Monochrome Order Review (Switch)

Monochrome Order is an incredibly unique RPG, with a satisfying gameplay loop that sees you bouncing between traditional turn-based RPG elements and a series of story scenarios that require you to flex your moral and philosophical muscles. Choices matter in Monochrome Order, both in the main story and in each of the 35+ sidequests you’ll encounter. Players will consistently be put in the position to decide the fate of NPCs, affecting the game world in ways you can tangibly feel through gameplay. Combine this with a branching story with multiple endings, and you’ll find a stellar RPG experience with solid replayability.

::: Gameplay :::

The core gameplay of Monochrome Order centers around the Judgement system, the means by which the player decides the fate of NPCs in the world. Each Judgement begins with a request from an NPC, usually one of the officers of state, but sometimes from everyday citizens. They will explain a prickly moral quagmire affecting citizens of the country and let you know who the conflicting parties are. From there, the players must speak to each party, and sometimes bystanders, to investigate the facts of each case. Once all the information is gathered, the player makes the decision to favor one side over the other. You are then treated to a final conversation with the quest-giver explaining the outcomes of your choice.

- - -

Carry the Monochrome Order review forward from its last sentence. The listing after this point is separate material and has no connection to the game review.

* GIVEN INFORMATION
- - -

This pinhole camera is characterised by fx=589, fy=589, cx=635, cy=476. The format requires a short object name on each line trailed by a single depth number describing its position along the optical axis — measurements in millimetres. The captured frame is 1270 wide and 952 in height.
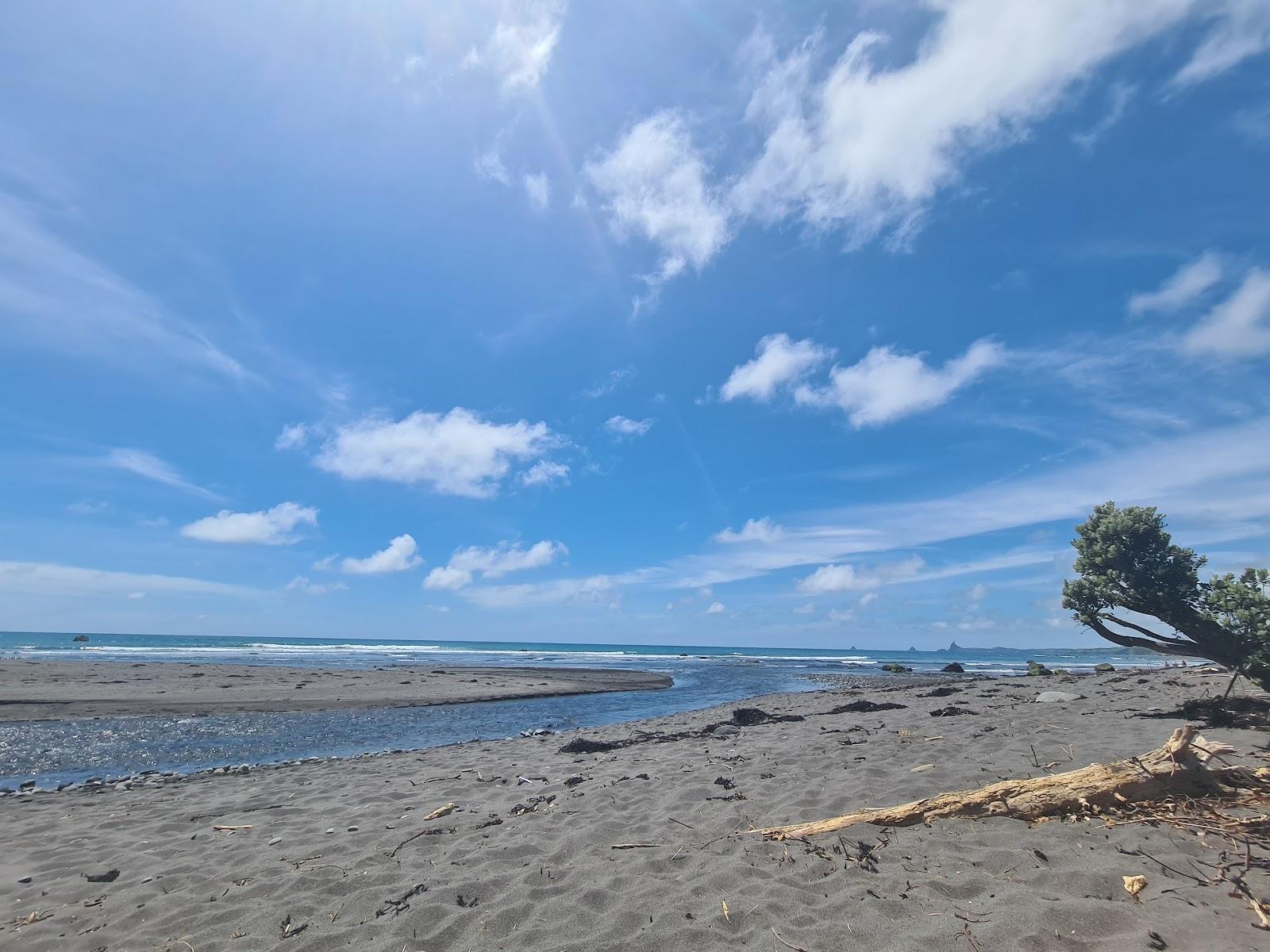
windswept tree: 12039
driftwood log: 6035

- - -

* RESULT OF THE EXERCISE
The real weight of the Judgement system is in these outcomes. Depending on your choices, you may gain gold rewards, recruit party members, acquire rare items, or even change what shops are open and what items you can find for sale. In addition, each decision has a macro-affect on the world around you, across three main areas. Improving the Economy results in lower prices and sales in stores. Improving the Peace results in both cash rewards and decreases the chances of being attacked by bandits on the world map. Finally, improving your Fame allows you to recruit special party members who will only join your party if you are sufficiently known for good judgement and fairness.

Wrapped around this Judgement system is a traditional RPG adventure that will see your party traveling from town to town, exploring dungeons, slaying monsters, and managing your precious resources. The world map itself using a node-based system, where the only random encounters are random bandit attacks. Each node represents a region of the world, which can be explored and traveled in more traditional RPG fashion. These areas feature winding paths, hidden treasures, and random monster encounters of their own.

::: Controls :::

The game handles well with a traditional controller in your hands. Given the number of game systems at play between managing equipment, abilities, judgements, and navigating the world map, there’s a bit of a learning curve. Early on, you’ll find yourself misclicking here and there, but once you get the hang of all the shortcuts, you’ll chug along nicely. Of special note is the battle system controls, which uses a ring-based system that is speedy and intuitive.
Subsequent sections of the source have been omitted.